Mary Ziegler Professor at the UC Davis School of Law Oct. 10, 2023

The Washington Post published two articles recently that exposed the campaign by some on the right to discourage the use of birth control by spreading false rumors about complications and side effects. And, as noted earlier, the initial pills used higher doses of hormones and patients had a higher rate of side effects. However, now, information is provided to patients that during the first couple of months, their bodies may experience changes as they get used to the new medication.
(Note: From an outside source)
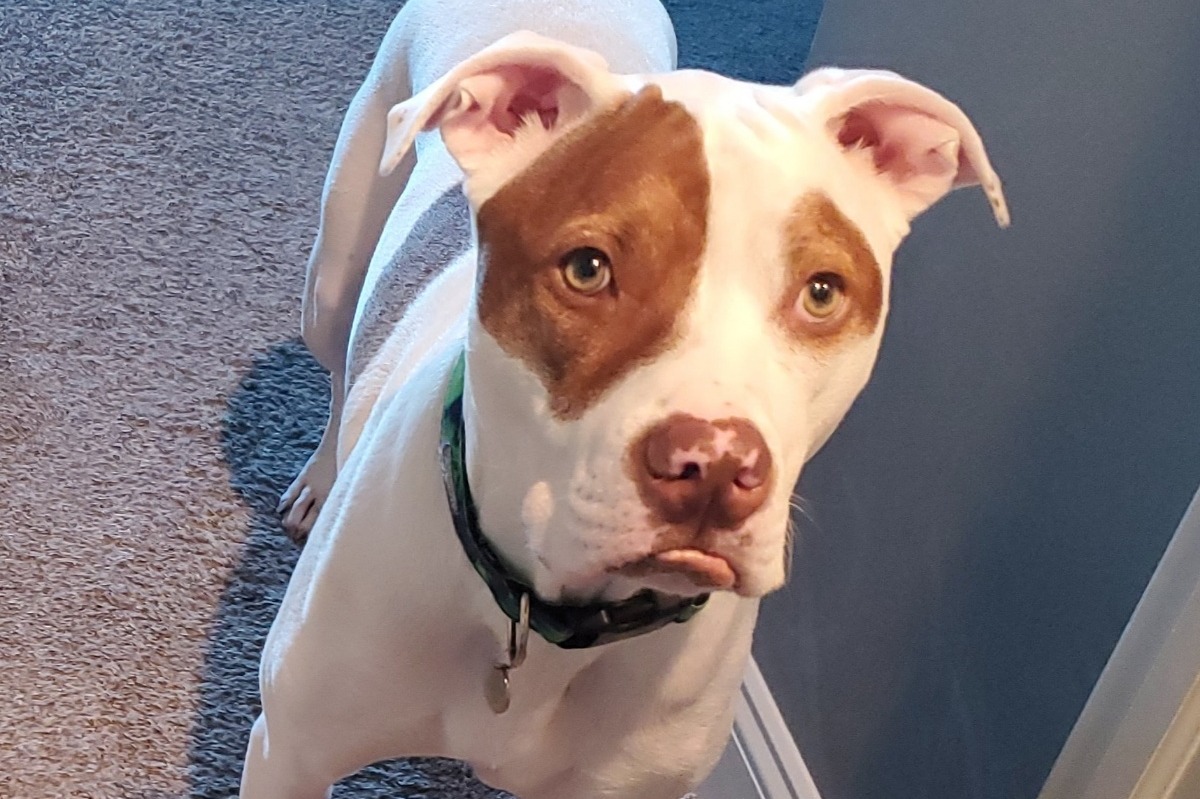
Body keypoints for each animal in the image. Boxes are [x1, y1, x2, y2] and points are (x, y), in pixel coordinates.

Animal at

This is not unique to contraceptive medications.

“The backlash to birth control comes at a time of rampant misinformation about basic health tenets amid poor digital literacy and a wider political debate over reproductive rights, in which far-right conservatives argue that broad acceptance of birth control has altered traditional gender roles and weakened the family.

The second article in the Post provides explanations to counter the claims made in the previous article.

As I asked last week in my blog about the ERA, what is it about women’s autonomy and empowerment that so frightens the right?

Some Blue states are stockpiling Mifepristone; I hope they will not have to do that for contraceptive options. The Economist reports that an average of 400 women per day (or 160,000 last year) are crossing state boundaries to access abortion services. The Supreme Court will hear arguments against the FDA approval of Mifepristone this week, with Senator Josh Hawley’s wife Erin arguing against approval. What a power couple they are!

The Economist also presents a case to reject this petition, stating that the drug is safer than Tylenol and was not rushed to a decision. Mifepristone is used in 90% of abortions conducted in England, Wales, and many Scandinavian countries today. The World Health Organization (WHO) approved it. The arguments against it are described as spurious. (But. then. many on the right, reject the WHO!)